PassportPDF API allows you to compress PDF documents very easily. It has a variety of options that you can choose from to compress a document further.
For instance:

  • EnableCharRepair specifies whether character repairing will be performed during bitonal conversion.
  • EnableMRC specifies whether MRC (Mixed Raster Content) will be used for compressing the PDF contents.
  • RemoveAnnotations for removing annotations from the PDF document.

MRC Compression

One of the above mentioned options is enabling Mixed Raster Content compression. It is a powerful paradigm when it comes to compressing images.

This method is especially powerful with images containing binary-compressible text and continuous-tone components. It uses image segmentation to improve the level of compression and the quality of the rendered image.

The MRC engine separates regions of an image into three image called layers (binary, background, and foreground layers). It then applies the most efficient and accurate compression algorithm for each layer before reconstructing a PDF document using specific rendering instructions.

You can find more information about how MRC compression works in this GdPicture.NET blog article about compression methods (PassportPDF uses the GdPicture.NET hyper-compression engine).

How to compress a PDF file using PassportPDF API

To compress a PDF file using PassportPDF API and Python, we will use the following endpoints:

  • DocumentLoadFromURI to load a document from a URI.
  • Reduce to compress the file.
  • SaveDocument to save the compressed file to your local disk.

The code below shows a minimal example of using these endpoints to compress a PDF file.

import requests
import base64


if __name__=="__main__":

    endpoint = "https://passportpdfapi.com/api/document/DocumentLoadFromURI"

    headers = {
        "X-PassportPDF-API-Key" : "YOUR-PASSPORT-CODE",
    }

    data = {
        "URI" : "https://passportpdfapi.com/test/invoice_with_barcode.pdf"
    }

    response = requests.post(endpoint, json=data, headers=headers)
    
    if(response.status_code == 200):

        json_response = response.json()
        file_id = json_response["FileId"]
        
        data = {
            "FileId" : file_id,
        }

        # Reduce document
        reduce_endpoint = "https://passportpdfapi.com/api/pdf/Reduce"
        reduce_response = requests.post(reduce_endpoint, json=data, headers=headers)
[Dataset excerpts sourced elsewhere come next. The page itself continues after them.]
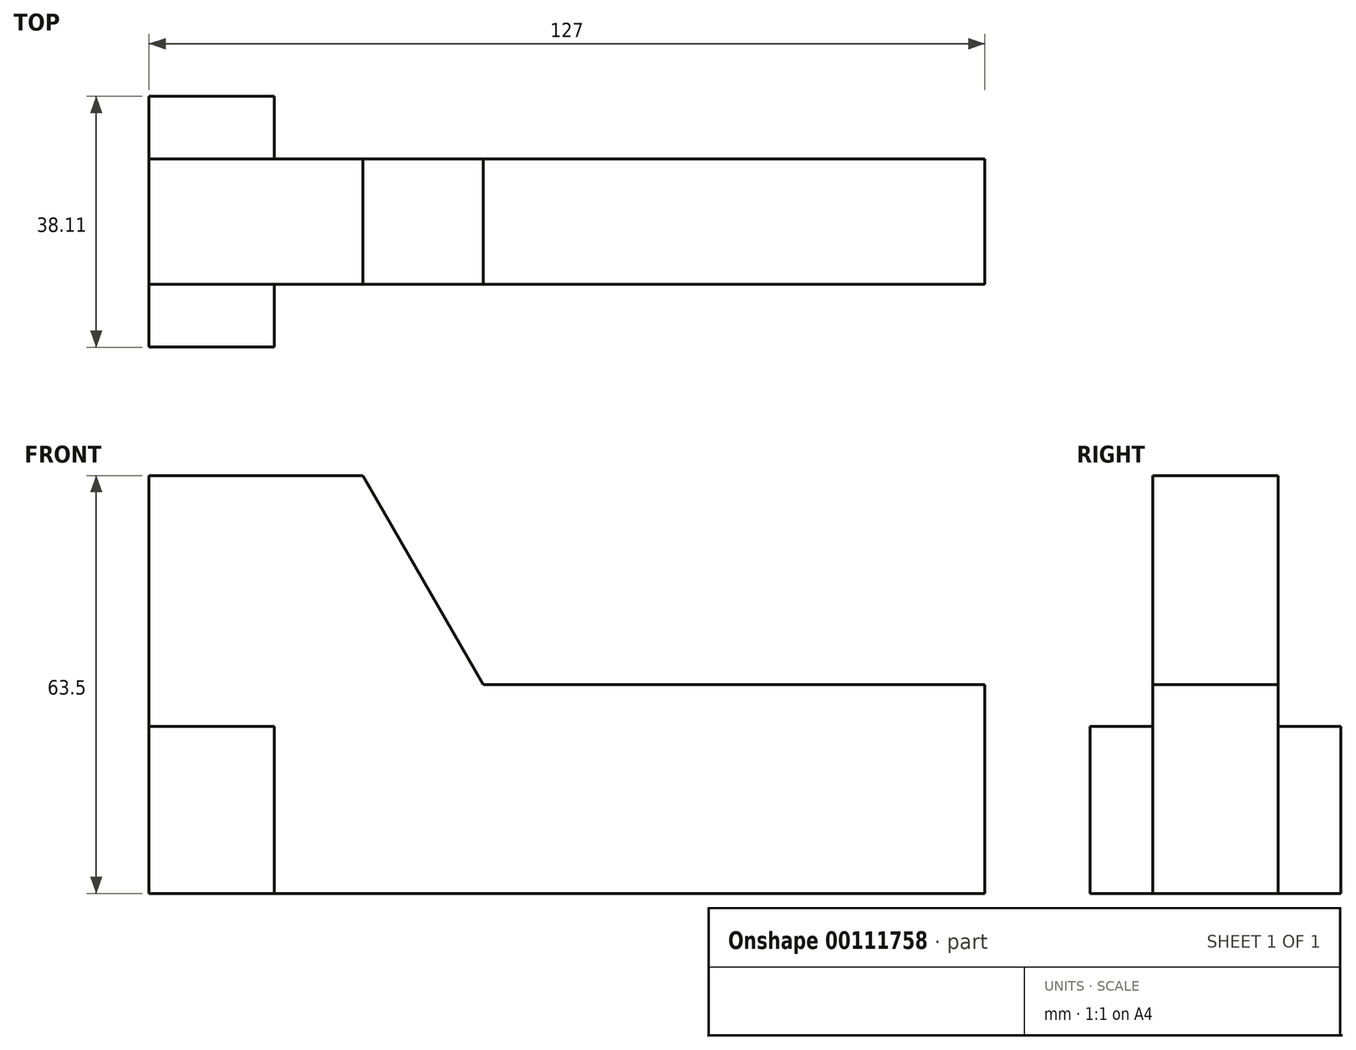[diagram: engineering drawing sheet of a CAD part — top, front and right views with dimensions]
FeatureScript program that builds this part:
annotation { "Feature Type Name" : "Feature", "Feature Type Description" : "" }
export const myFeature = defineFeature(function(context is Context, id is Id, definition is map)
    precondition{}
    {
        {
            var Q0;
            Q0=qCreatedBy(makeId("Front.planeOp"),FACE);
            var sketch = newSketch(context, id + "F0", { "sketchPlane" : qUnion([Q0])});
            skLineSegment(sketch, "E0.bottom", {"start": v(-74.08, 20.82) * mm, "end": v(52.92, 20.82) * mm});
            skLineSegment(sketch, "E0.top", {"start": v(-74.08, -42.68) * mm, "end": v(52.92, -42.68) * mm});
            skLineSegment(sketch, "E0.left", {"start": v(-74.08, 20.82) * mm, "end": v(-74.08, -42.68) * mm});
            skLineSegment(sketch, "E0.right", {"start": v(52.92, 20.82) * mm, "end": v(52.92, -42.68) * mm});
            skSolve(sketch);
        }
        {
            var Q0;
            Q0 = qSketchRegion(id + "F0", true);
            extrude(context, id + "F1", {"entities" : qUnion([Q0]), "oppositeDirection" : true, "depth" : 19.05 * mm});
        }
        {
            var Q0;
            Q0=makeQuery(id+"F1.opExtrude","SWEPT_FACE",FACE,{"disambiguationData":[OSD([sQuery(id+"F0.wireOp",EDGE,"E0.bottom")])]});
            var sketch = newSketch(context, id + "F2", { "sketchPlane" : qUnion([Q0])});
            skLineSegment(sketch, "E1.bottom", {"start": v(52.92, 19.05) * mm, "end": v(-23.28, 19.05) * mm});
            skLineSegment(sketch, "E1.top", {"start": v(52.92, 0) * mm, "end": v(-23.28, 0) * mm});
            skLineSegment(sketch, "E1.left", {"start": v(52.92, 19.05) * mm, "end": v(52.92, 0) * mm});
            skLineSegment(sketch, "E1.right", {"start": v(-23.28, 19.05) * mm, "end": v(-23.28, 0) * mm});
            skSolve(sketch);
        }
        {
            var Q0;
            Q0 = qSketchRegion(id + "F2", true);
            extrude(context, id + "F3", {"entities" : qUnion([Q0]), "operationType" : NewBodyOperationType.REMOVE, "oppositeDirection" : true, "depth" : 31.75 * mm});
        }
        {
            var Q0;
            Q0=makeQuery(id+"F1.opExtrude","CAP_FACE",FACE,{"disambiguationData":[OSD([sQuery(id+"F0.wireOp",EDGE,"E0.bottom"),sQuery(id+"F0.wireOp",EDGE,"E0.top"),sQuery(id+"F0.wireOp",EDGE,"E0.left"),sQuery(id+"F0.wireOp",EDGE,"E0.right")])],"isStart":true});
            var sketch = newSketch(context, id + "F4", { "sketchPlane" : qUnion([Q0])});
            skLineSegment(sketch, "E2", {"start": v(-23.28, -10.93) * mm, "end": v(-41.6, 20.82) * mm});
            skSolve(sketch);
        }
        {
            var Q0;
            Q0 = qSketchRegion(id + "F4", true);
            var Q1;
            {var subQ0=sQuery(id+"F4.wireOp",EDGE,"E2");Q1=makeQuery(id+"F4.imprint","IMPRINT",FACE,{"disambiguationData":[TD([[makeQuery(id+"F4.imprint","IMPRINT",EDGE,{"derivedFrom":subQ0}),-1.0]])]});}
            extrude(context, id + "F5", {"entities" : qUnion([Q0, Q1]), "operationType" : NewBodyOperationType.REMOVE, "oppositeDirection" : true, "depth" : 25.4 * mm});
        }
        {
            var Q0;
            Q0=makeQuery(id+"F1.opExtrude","CAP_FACE",FACE,{"disambiguationData":[OSD([sQuery(id+"F0.wireOp",EDGE,"E0.bottom"),sQuery(id+"F0.wireOp",EDGE,"E0.top"),sQuery(id+"F0.wireOp",EDGE,"E0.left"),sQuery(id+"F0.wireOp",EDGE,"E0.right")])],"isStart":true});
            var sketch = newSketch(context, id + "F6", { "sketchPlane" : qUnion([Q0])});
            skLineSegment(sketch, "E3.bottom", {"start": v(-74.08, -17.28) * mm, "end": v(-55.03, -17.28) * mm});
            skLineSegment(sketch, "E3.top", {"start": v(-74.08, -42.68) * mm, "end": v(-55.03, -42.68) * mm});
            skLineSegment(sketch, "E3.left", {"start": v(-74.08, -17.28) * mm, "end": v(-74.08, -42.68) * mm});
            skLineSegment(sketch, "E3.right", {"start": v(-55.03, -17.28) * mm, "end": v(-55.03, -42.68) * mm});
            skSolve(sketch);
        }
        {
            var Q0;
            Q0 = qSketchRegion(id + "F6", true);
            extrude(context, id + "F7", {"entities" : qUnion([Q0]), "operationType" : NewBodyOperationType.ADD, "depth" : 9.52 * mm, "hasSecondDirection" : true, "secondDirectionOppositeDirection" : true, "secondDirectionDepth" : 28.57 * mm});
        }
    });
        if(reduce_response.status_code == 200):

            json_response = reduce_response.json()
            content_removed = json_response["ContentRemoved"]
            new_file_size = json_response["NewFileSize"]
            print("content_removed : ", content_removed)
            print("new file size : ", new_file_size)

            # Download reduced document
            save_document_endpoint = "https://passportpdfapi.com/api/pdf/SaveDocument"
            save_document_response = requests.post(save_document_endpoint, json=data, headers=headers)
            json_response = save_document_response.json()

            with open("./data/output/reduced.pdf", "wb") as file:
                decoded_data = base64.b64decode(json_response["Data"].encode())
                file.write(decoded_data)

        else:
            print("Something went wrong when trying to reduce the document.")

        # Close document
        close_document_endpoint = "https://passportpdfapi.com/api/document/DocumentClose"
        close_response = requests.post(close_document_endpoint, json={"FileId" : file_id}, headers=headers)

        if(close_response.status_code == 200):
            print("Document closed successfully.")
        else:
            print("Could not close document!")

    else:
        print("Something went wrong when trying to load the document!")

The file that we used as input was 200 Kb. After the compression process, we obtained a 50 Kb file, four times less than the original size!
You should also notice that we only used the default options for compression.

You can compress the file further (up to 90% in some cases) by enabling other options.
For example, EnableMRC reduces it further to 44 Kb. To enable this option, I added it to my post request JSON data as shown below:

...
data = {
    "FileId" : file_id,
    "EnableMRC" : True
}

# Reduce document
reduce_endpoint = "https://passportpdfapi.com/api/pdf/Reduce"
reduce_response = requests.post(reduce_endpoint, json=data, headers=headers)
...

For the full list of options available, check the Reduce endpoint in the API reference.

Final remarks

With PassportPDF API, you can compress documents and images easily, thanks to many options. In addition, the API allows you to adjust the tradeoff between file size and image quality to customize the compression engine as you wish.

Keep in mind that with some compression techniques, your document may lose some important information that could prevent the use of the document in specific contexts (such as archiving legal files or viewing medical images, for instance).